What You Need to Know
- “It’s like we’re almost in a melt-up,” said David Kudla, founder of Mainstay Capital Management.
- One of the year's worst performers is the iShares Select Dividend ETF, which returned just 0.8%.
Handpicking sectors, sheltering in trendy options strategies, going all-in on dividends — none of it has worked as well this year as simply owning the S&P 500.
As 2023 winds down, investors are taking the year’s keep-it-simple lesson to heart.
Amid a 4% rally this month that’s propelled the index’s 2023 advance to 24%, they’ve been pouring money into plain-vanilla stock funds.
Equity ETFs have taken in nearly $69 billion so far in December, the best month of inflows in two years, according to data from Bloomberg Intelligence. They have added more than $42 billion to the largest fund tracking the S&P 500 — the $494 billion SPDR S&P 500 ETF Trust (ticker SPY) — putting it on track for the biggest month on record in data going back to 1998.
It’s testament to what’s worked time and again — buying and holding the benchmark gauge, which is hovering near new highs.
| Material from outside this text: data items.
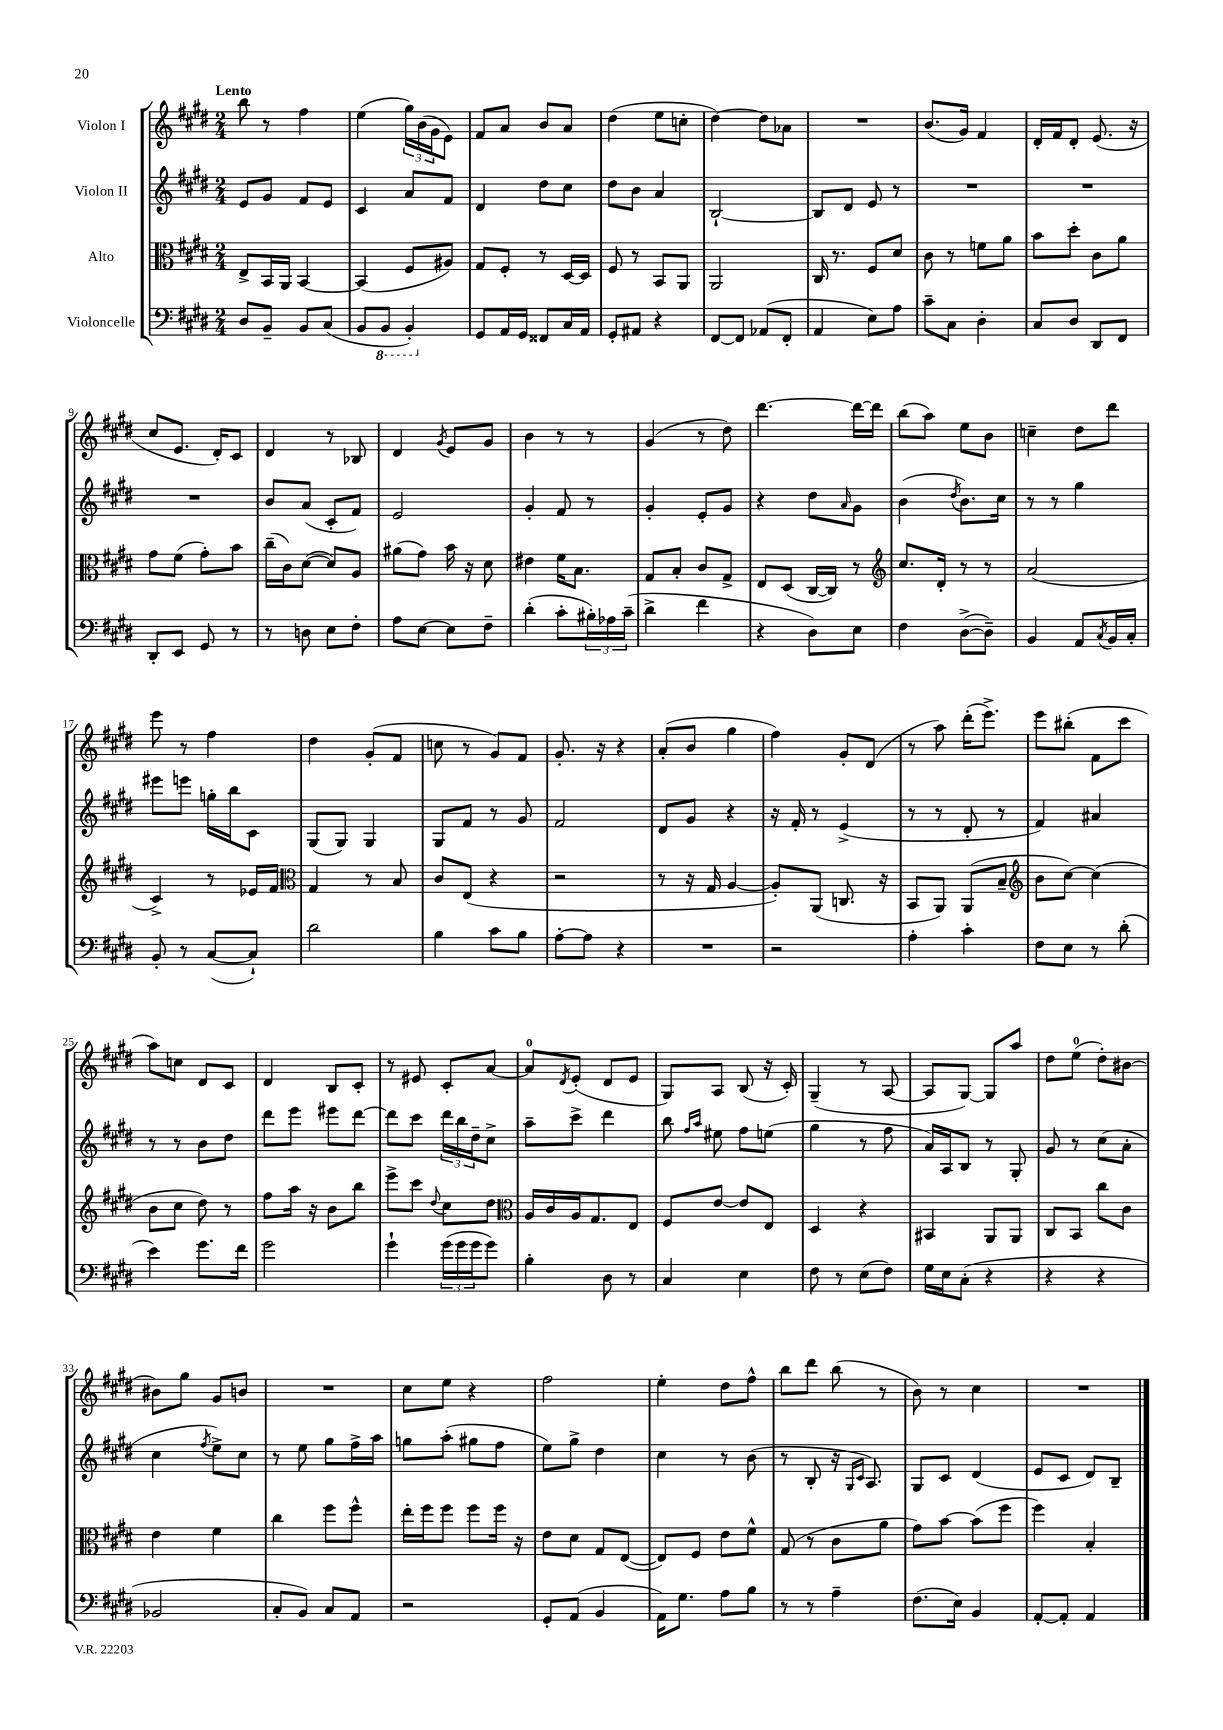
<<
\new StaffGroup <<
\new Staff = "s0" \with { instrumentName = "Violon I" } {
    \clef treble \key e \major \numericTimeSignature \time 2/4 \tempo "Lento"
    b''8 r8 fis''4 |
    e''4( \tuplet 3/2 { gis''16) b'16( gis'16 } e'8) |
    fis'8 a'8 b'8 a'8 |
    dis''4( e''8 c''8-. |
    dis''4~) dis''8 aes'8 |
    R2 |
    b'8.( gis'16) fis'4 |
    dis'16-. fis'16 dis'8-. e'8.( r16 |
    cis''8 e'8. dis'16-.) cis'8 |
    dis'4 r8 bes8 |
    dis'4 \acciaccatura { gis'8 } e'8 gis'8 |
    b'4 r8 r8 |
    gis'4( r8 dis''8) |
    dis'''4.~ dis'''16~ dis'''16 |
    b''8( a''8) e''8 b'8 |
    c''4-- dis''8 dis'''8 |
    e'''8 r8 fis''4 |
    dis''4 gis'8-.( fis'8 |
    c''8 r8 gis'8) fis'8 |
    gis'8.-. r16 r4 |
    a'8-.( b'8 gis''4 |
    fis''4) gis'8-. dis'8( |
    r8 a''8) dis'''16-.( e'''8.->) |
    e'''8 bis''8-.( fis'8 cis'''8 |
    a''8) c''8 dis'8 cis'8 |
    dis'4 b8 cis'8-. |
    r8 eis'8 cis'8-. a'8~ |
    a'8-0 \acciaccatura { dis'8 } e'8-.( dis'8 e'8 |
    gis8) a8 b8( r16 cis'16-.) |
    gis4--( r8 a8~ |
    a8 gis8~) gis8 a''8 |
    dis''8 e''8-0( dis''8-.) bis'8~ |
    bis'8 gis''8 gis'8 b'8 |
    R2 |
    cis''8 e''8 r4 |
    fis''2 |
    e''4-. dis''8 fis''8-^ |
    b''8 dis'''8 b''8( r8 |
    b'8) r8 cis''4 |
    R2 \bar "|." |
}
\new Staff = "s1" \with { instrumentName = "Violon II" } {
    \clef treble \key e \major \numericTimeSignature \time 2/4
    e'8 gis'8 fis'8 e'8 |
    cis'4 a'8 fis'8 |
    dis'4 dis''8 cis''8 |
    dis''8 b'8 a'4 |
    b2~-! |
    b8 dis'8 e'8 r8 |
    R2 |
    R2 |
    R2 |
    b'8 a'8( cis'8-. fis'8) |
    e'2 |
    gis'4-. fis'8 r8 |
    gis'4-. e'8-. gis'8 |
    r4 dis''8 \grace { a'16 } gis'8 |
    b'4( \acciaccatura { dis''8 } b'8.) cis''16 |
    r8 r8 gis''4 |
    eis'''8 e'''8 g''16-. b''16 cis'8 |
    gis8( gis8) gis4 |
    gis8 fis'8 r8 gis'8 |
    fis'2 |
    dis'8 gis'8 r4 |
    r16 fis'16-. r8 e'4->( |
    r8 r8 dis'8-. r8 |
    fis'4) ais'4 |
    r8 r8 b'8 dis''8 |
    dis'''8 e'''8 eis'''8 dis'''8~ |
    dis'''8 cis'''8 \tuplet 3/2 { dis'''16 b''16 dis''16-- } cis''8-> |
    a''8-- cis'''8-> dis'''4 |
    b''8 \grace { fis''16 a''16 } eis''8 fis''8 e''8( |
    gis''4 r8 fis''8 |
    a'16) a16 b8 r8 gis8-. |
    gis'8 r8 cis''8( a'8-. |
    cis''4 \acciaccatura { fis''8 } e''8->) cis''8 |
    r8 e''8 gis''8 fis''16-> a''16 |
    g''8 a''8-.( gis''8 fis''8 |
    e''8) gis''8-> dis''4 |
    cis''4 r8 b'8( |
    r8 b8-. r16 \grace { gis16 cis'16 } a8.) |
    gis8 cis'8 dis'4( |
    e'8 cis'8 dis'8) b8-- \bar "|." |
}
\new Staff = "s2" \with { instrumentName = "Alto" } {
    \clef alto \key e \major \numericTimeSignature \time 2/4
    e8-> b,16 a,16 b,4~ |
    b,4( fis8 ais8) |
    gis8 fis8-. r8 dis16~ dis16 |
    fis8 r8 b,8 a,8 |
    a,2 |
    cis16 r8. fis8 dis'8 |
    cis'8 r8 f'8 a'8 |
    b'8 dis''8-. cis'8 a'8 |
    gis'8 fis'8( gis'8-.) b'8 |
    cis''16--( cis'16) dis'8~( dis'8) a8 |
    ais'8( gis'8) b'16 r16 dis'8 |
    eis'4 fis'16 b8. |
    gis8 b8-. cis'8 gis8-> |
    e8 dis8( cis16~ cis16) r8 |
    \clef treble cis''8. dis'16-. r8 r8 |
    a'2( |
    cis'4->) r8 ees'16 fis'16 |
    \clef alto gis4 r8 b8 |
    cis'8 e8( r4 |
    r2 |
    r8 r16 gis16 a4~ |
    a8-.) a,8( c8. r16 |
    b,8 a,8) a,8( b8-- |
    \clef treble b'8 cis''8~) cis''4( |
    b'8 cis''8 dis''8) r8 |
    fis''8 a''16 r16 b'8 b''8 |
    e'''8-> cis'''8 \appoggiatura { dis''8 } cis''8 dis''8 |
    \clef alto a16 cis'16 a16 gis8. e8 |
    fis8 e'8~ e'8 e8 |
    dis4 r4 |
    bis,4 a,8 a,8 |
    cis8 b,8 cis''8 cis'8 |
    e'4 fis'4 |
    cis''4 fis''8 fis''8-^ |
    e''16-. fis''16 fis''8 fis''8 fis''16 r16 |
    e'8 dis'8 gis8 e8~( |
    e8) fis8 e'8 fis'8-^ |
    gis8( r8 cis'8 a'8 |
    gis'8) b'8~ b'8( fis''8 |
    fis''4) b4-. \bar "|." |
}
\new Staff = "s3" \with { instrumentName = "Violoncelle" } {
    \clef bass \key e \major \numericTimeSignature \time 2/4
    dis8 b,8-- b,8 cis8( |
    b,8 \ottava #-1 b,,8 b,,4-.) \ottava #0 |
    gis,8 a,16 gis,16 fisis,8 cis16 a,16 |
    gis,8-. ais,8 r4 |
    fis,8~ fis,8 aes,8( fis,8-. |
    a,4 e8) a8 |
    cis'8-- cis8 dis4-. |
    cis8 dis8 dis,8 fis,8 |
    dis,8-. e,8 gis,8 r8 |
    r8 d8 e8 fis8-. |
    a8 e8~ e8 fis8-- |
    dis'4-.( cis'8-. \tuplet 3/2 { bis16-.) aes16 cis'16--( } |
    dis'4-> fis'4 |
    r4 dis8) e8 |
    fis4 dis8~->( dis8--) |
    b,4 a,8 \acciaccatura { cis8 } b,16 cis16-. |
    b,8-. r8 cis8~( cis8-!) |
    dis'2 |
    b4 cis'8 b8 |
    a8~-. a8 r4 |
    R2 |
    r2 |
    a4-. cis'4-. |
    fis8 e8 r8 dis'8-.( |
    e'4) gis'8. fis'16 |
    gis'2 |
    gis'4-! \tuplet 3/2 { gis'16( gis'16 gis'16 } gis'8) |
    b4-. dis8 r8 |
    cis4 e4 |
    fis8 r8 e8( fis8) |
    gis16 e16 cis8-.( r4 |
    r4 r4 |
    bes,2 |
    cis8-. b,8) cis8 a,8 |
    r2 |
    gis,8-. a,8( b,4 |
    a,16) gis8. a8 b8 |
    r8 r8 a4-- |
    fis8.( e16) b,4 |
    a,8~-. a,8-. a,4 \bar "|." |
}
>>
>>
Left behind have been a litany of supposedly defensive measures that showed themselves to be something else amid 2023’s upward march: market timing in disguise.
“It’s clear that having a diversified portfolio is probably the best way to navigate the investment climate and the best way to do that is owning the S&P 500 — full stop,” said Art Hogan, chief market strategist at B. Riley Wealth. “If you were to start this year by saying ‘everyone says there’s a recession coming so I’m going to invest defensively,’ you got punched in the nose.”
Coming into the year, many strategists had expected tepid returns following 2022’s battering.
But amid signs the economy continued to hold up while inflation slowed, stocks rose steadily throughout the year. The gains were turbocharged in recent days after Federal Reserve Chair Jerome Powell suggested interest rates are likely to come down next year.
Nothing has slowed the inbound flow of funds — not even in a week that saw the S&P 500 post one of its worst sessions of the year. Despite Wednesday’s 1.5% drop, the index still managed to advance 0.8%, its eighth straight week of gains and the longest streak since 2017.
“It’s aggressive, but it’s also not entirely unexpected,” said Seema Shah, chief global strategist at Principal Asset Management. “As soon as we saw any indication that chair Powell was having a slight shift in stance, that was opening the doors to a huge flood into the equity space.”
A measure of aggregate equity positioning kept by Deutsche Bank AG has been rising in recent weeks, pushing into “overweight territory,” with systematic strategies also raising their stock exposure further above average, wrote a team led by Parag Thatte.
Its measure of discretionary positioning has also advanced, likely to the top decile of readings. And alongside massive flows into equity ETFs last week, net call volumes in ETF options rose to the highest in five years, the bank’s data show.